In MATLAB, use the knnsearch function that's part of the Statistics Toolbox. However, I encourage you to take a look at my previous post on explaining the k-nearest neighbour algorithm here: Finding K-nearest neighbors and its implementation
In any case, here's how you'd apply what I said above with your problem statement, assuming A, B, C and D are already defined:
labels = [ones(size(A,1),1); -ones(size(B,1),1)]; %// Create labels for A and B
%// Create source and query points
sourcePoints = [A; B];
queryPoints = [C; D];
%// Perform knnsearch
IDX = knnsearch(sourcePoints, queryPoints);
%// Extract out the groups per point
groups = labels(IDX);
groups will contain the labels associated with each of the points provided by queryPoints. knnsearch returns the row location of the source point in sourcePoints that best matched with a query point. As such, each value of the output tells you which point in the source point matrix best matched with that particular query point. Ultimately, this returns the location we need in the labels array to figure out what the actual labels are.
Therefore, if you want to see what labels were assigned to the points in C, you can do:
labelsC = groups(1:size(C,1));
labelsD = groups(size(C,1)+1:end);
Therefore, in labelsC and labelsD, they contain the labels assigned for each of the unknown points in both matrices.

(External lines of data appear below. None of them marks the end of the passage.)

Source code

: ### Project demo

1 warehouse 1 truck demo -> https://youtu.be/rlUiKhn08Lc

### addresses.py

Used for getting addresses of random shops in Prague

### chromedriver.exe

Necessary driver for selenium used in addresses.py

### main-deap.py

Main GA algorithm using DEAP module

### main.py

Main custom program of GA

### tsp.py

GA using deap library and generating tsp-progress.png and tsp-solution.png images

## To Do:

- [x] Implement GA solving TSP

Any values that are 1 meant that the particular points resembled those from matrix A. Similarly, any values that are -1 meant that the particular points resembled those from matrix B.
If you want to plot all of this together, just combine what you did in the previous question with your new data from this question:
%// Code as before
[coeffA, scoreA] = pca(A);
[coeffB, scoreB] = pca(B);
numDimensions = 2;
scoreAred = scoreA(:,1:numDimensions);
scoreBred = scoreB(:,1:numDimensions);
%// New - Perform dimensionality reduction on C and D
[coeffC, scoreC] = pca(C);
[coeffD, scoreD] = pca(D);
scoreCred = scoreC(:,1:numDimensions);
scoreDred = scoreD(:,1:numDimensions);
%// Plot the data
plot(scoreAred(:,1), scoreAred(:,2), 'rx', scoreBred(:,1), scoreBred(:,2), 'bo');
hold on;
plot(scoreCred(labelsC == 1,1), scoreCred(labelsC == 1,2), 'gx', ...
scoreCred(labelsC == -1,1), scoreCred(labelsC == -1,2), 'mo');
plot(scoreDred(labelsD == 1,1), scoreDred(labelsD == 1,2), 'kx', ...
scoreDred(labelsD == -1,1), scoreDred(labelsD == -1,2), 'co');
The above is the case for two dimensions. We plot both A and B with their dimensions reduced to 2. Similarly, we apply PCA to C and D, then plot everything together. The first line plots A and B normally. Next, we have to use hold on; so we can invoke plot multiple times and append results to the same figure. We have to call plot four times to account for four different combinations:
- Matrix
Chaving labels fromA - Matrix
Chaving labels fromB - Matrix
Dhaving labels fromA - Matrix
Dhaving labels fromB
Each case I have placed a different colour, but used the same marker to denote which class each point belongs to: x for group A and o for group B.
I'll leave it to you to extend this to three dimensions.